[Renaissance in Italy, Volume 1 (of 7) by John Addington Symonds]@TWC D-Link bookRenaissance in Italy, Volume 1 (of 7) CHAPTER VIII 39/79
But the established order subsists until the moment comes for a new synthesis.
And in the sixteenth century the necessary impulse of regeneration was to come, not from Italy, satisfied with the serenity of her art, preoccupied with her culture, and hardened to the infamy of her corruption, but from the Germany of the barbarians she despised.
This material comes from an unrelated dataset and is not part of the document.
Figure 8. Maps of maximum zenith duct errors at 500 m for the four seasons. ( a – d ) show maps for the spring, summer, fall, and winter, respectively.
These considerations will help to explain how it was that the Church, in spite of its corruption, stood its ground and retained the respect of the people in Italy.
We must moreover bear in mind that, bad as it was, it still to some extent maintained the Christian verity.
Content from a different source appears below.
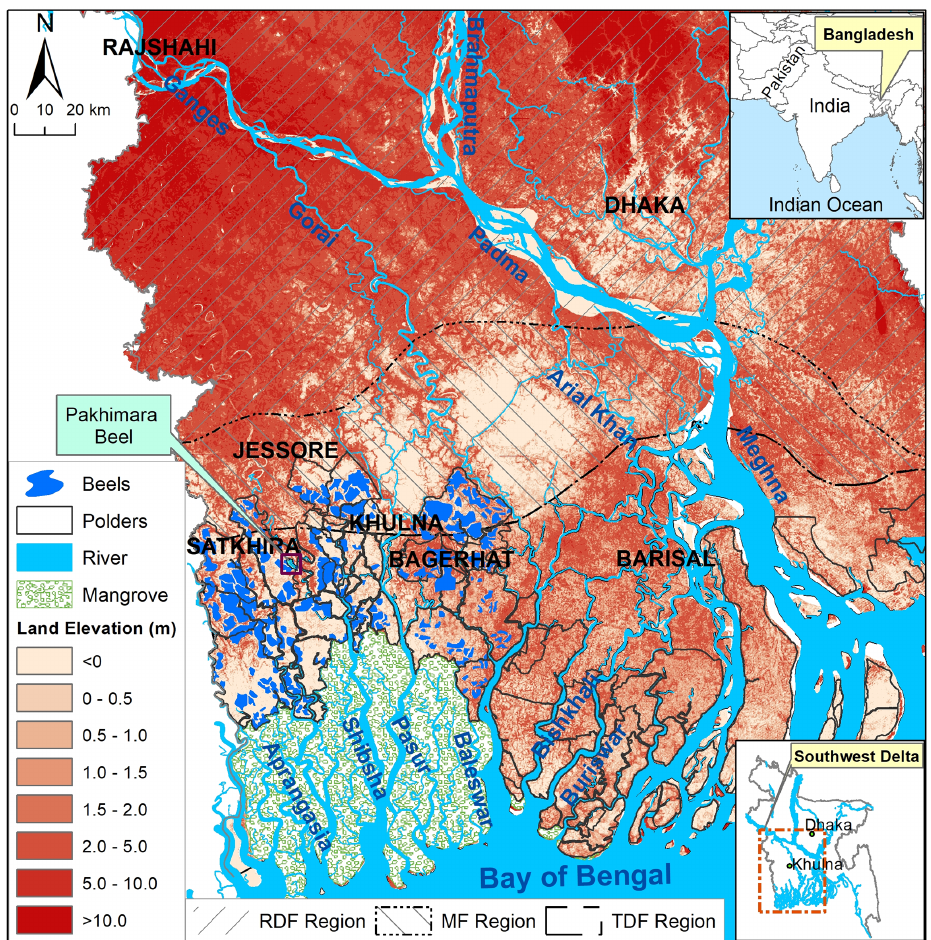
Figure 1. Polders and beels of southwestern Bangladesh. Elevation data are from the coastal DEM (Kulp and Strauss, 2018). Beel data are from Adnan et al.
Apart from the Roman Curia and the Convents, there existed a hierarchy of able and God-fearing men, who by the sanctity of their lives, by the gravity of their doctrine, by the eloquence of their preaching, by their ministration to the sick, by the relief of the poor, by the maintenance of hospitals, Monti di Pieta, schools and orphanages, kept alive in the people of Italy the ideal at least of a religion pure and undefiled before God.[1] In the tottering statue of the Church some true metal might be found between the pinchbeck at the summit and the clay of the foundation. [1] See the life of S.Antonino, the good Archbishop of Florence. It must also be remembered how far the worldly interests and domestic sympathies of the Italians were engaged in the maintenance of their Church system.
The fibers of the Church were intertwined with the very heartstrings of the people.